[Excerpted passage]:
* * * * * * *
The Quakers lost Lewko, but senior Zach Heller and junior Erik Rask will fill in the holes. Heller enters his final season having played 29 out of 30 possible games, making him the most experienced on the entire roster. Last year, he was second team All-Ivy and recorded at least 3 tackles in every game.

Rask also earned honorable mention All-Ivy honors after leading the team in tackles for loss.

First-year linebackers coach Dave Wood will have to choose between a crop of capable LBs. Senior Jake Peterson returns for his final year of eligibility after injury last year, and senior AJ Hewitt will build on last year’s game-time experience.

Defensive Backs

If one thing plagues the nation’s number one-ranked defense from last season, it will be the lack of depth in the defensive backfield.

However Blackmon and senior Jon Saelinger — who played in every game last season — will settle into the cornerback position. Free safety Josh Powers also brings his experience to the backfield, with 17 career starts under his belt.
* * * * * * *
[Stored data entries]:
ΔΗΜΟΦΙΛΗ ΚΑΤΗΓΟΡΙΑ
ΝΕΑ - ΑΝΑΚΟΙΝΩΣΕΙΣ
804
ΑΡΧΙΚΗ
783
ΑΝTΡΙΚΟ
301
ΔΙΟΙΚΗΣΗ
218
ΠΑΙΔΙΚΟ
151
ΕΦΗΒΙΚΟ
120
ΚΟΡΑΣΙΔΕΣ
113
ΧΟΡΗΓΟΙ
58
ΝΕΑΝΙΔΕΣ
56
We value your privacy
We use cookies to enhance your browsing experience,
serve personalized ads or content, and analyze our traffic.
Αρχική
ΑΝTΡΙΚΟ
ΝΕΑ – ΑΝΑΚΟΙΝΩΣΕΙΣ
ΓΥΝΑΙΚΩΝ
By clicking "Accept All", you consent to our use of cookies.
* * * * * * *
[Work order]:
Write the next part of the Quakers defensive preview, starting right after its final sentence about free safety Josh Powers.

[Expected answer]:
But for underclassmen who didn’t see much playing time last season, following in the footsteps of three-time all-Ivy selection Chris Wynn and All-Ivy back Jonathan Moore, this is a chance to make an impression and earn a starting spot.

Special Teams

Keep your eyes on the record books because placekicker Andrew Samson is about to rewrite them.

Chasing seven school and conference records, Samson currently sits 60 points away from the Ivy career points record.

On the other side of special teams, Blackmon and Hamscher will take most of the kickoff and punt returns.